Exercise aim: Could you extend the account of how APEC came to be, picking up right after its last sentence?

Supplied passage:
The conference failed to reach a consensus on the setting up of APEC but agreed that the idea should be developed further in a semi-official way — the so called Track Two. Two years later, at the request of my PAFTAD colleagues, and with financial support from Japan and a semi-official request from Australia, Thailand with the leadership of Dr. Thanat, hosted a conference on APEC again. I was responsible for the organization of this conference. Out of this conference, we agreed to set up the Pacific Economic Cooperation Council (PECC).

The PECC kept the idea of setting up APEC alive until 1989 when the first ministerial meeting was held, thus giving birth to the official setting up of APEC. By that time China was actively involved in Asia-Pacific trade, and the Cold War was ending, signaling a major burst of global trade and investment.

To accelerate the APEC process, the Eminent Persons Group (EPG) was set up to prepare the work plan. I represented Thailand in the EPG. Events were changing very fast. The Cold War ended with the breaking up of the Soviet Union in 1991. Then the General Agreement on Tariffs and Trade (GATT) Uruguay Round was reaching a conclusion.

With these major changes in the global economy the EPG saw the need for APEC even more. So to create a political foothold for APEC, the EPG recommended a summit of APEC leaders, to be hosted first by the US. It was Dr. Fred Bergsten, the US EPG member who called the White House from our meeting in Tokyo in July 1993 to propose the idea. President Clinton agreed with the recommendation. Thus the first APEC Summit was held at Blake Island, Seattle and there has been a series of APEC summits held annually ever since.

Looking back I was very pleased with APEC, particularly in terms of its timeliness. During 1993-2000 the global economic order changed a lot, with the GATT Uruguay round conclusion and the setting up of the World Trade Organization (WTO). Then in 2001 China was admitted into the WTO.

In the same year the WTO announced the Doha Round of negotiations, to be met with a lot of
resistance up until now. In the meantime most countries began to adopt regional trade agreements (RTAs) and free trade agreements (FTAs) as the means for trade and investment liberalization.

We can attribute much of these developments to APEC, for it was APEC that kept the principle of open trade and investment, plus technical cooperation, alive.

Supplied information:
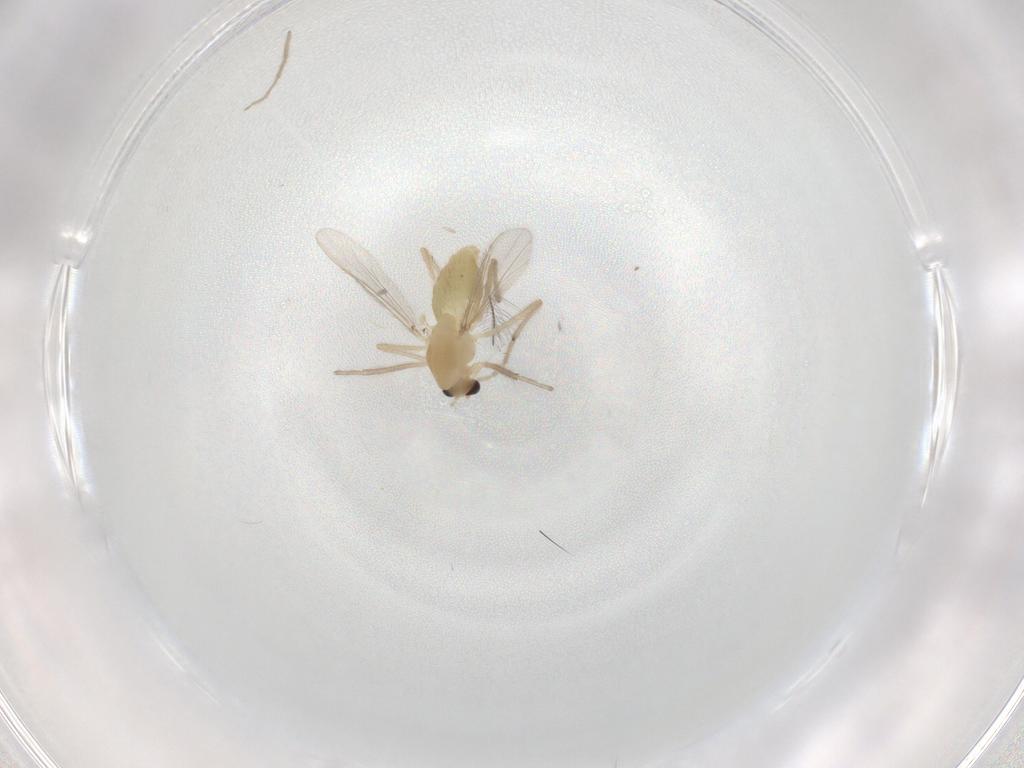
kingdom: Animalia
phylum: Arthropoda
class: Insecta
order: Diptera
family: Chironomidae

Reply:
Looking forward I see an even more important role for APEC in promoting Asia-Pacific trade and investment. Economically Asia-Pacific is highly integrated, due to the economic complementarity of the member economies and the utilization of the supply-chain model of production and trade. This had to be the correct business model, as is obvious to everyone in that the APEC economies have all become much larger today compared to two decades ago.

The increase in wealth of the APEC member economies — particularly the Asian ones — poses a number of new challenges, economic as well as political. The economic challenge is in investment in commercial infrastructure to support greater connectivity. This requires cooperation in the development of the capital market in order to properly manage savings for investment, and in the utilization of the know-how for infrastructure development.

A more sensitive and more complicated challenge is in the liberalization of trade in services, and the differences behind border commercial rules and regulations. It is a forum like APEC that can facilitate consultations and negotiations that will lead to changes that are politically viable.

The APEC forum, particularly the leaders’ summit which has become institutionalized, allows such issues to be discussed among the parties concerned.

Obviously, the APEC future will not be the same as the APEC past, for the member economies have become much less unequal in terms of the economic well-being of their people.

So their economic interests have become more similar, and more interdependent. If the member economies are mindful of these changes, cooperation under the APEC scheme should be of mutual benefit to all.

Happy 25th anniversary to APEC.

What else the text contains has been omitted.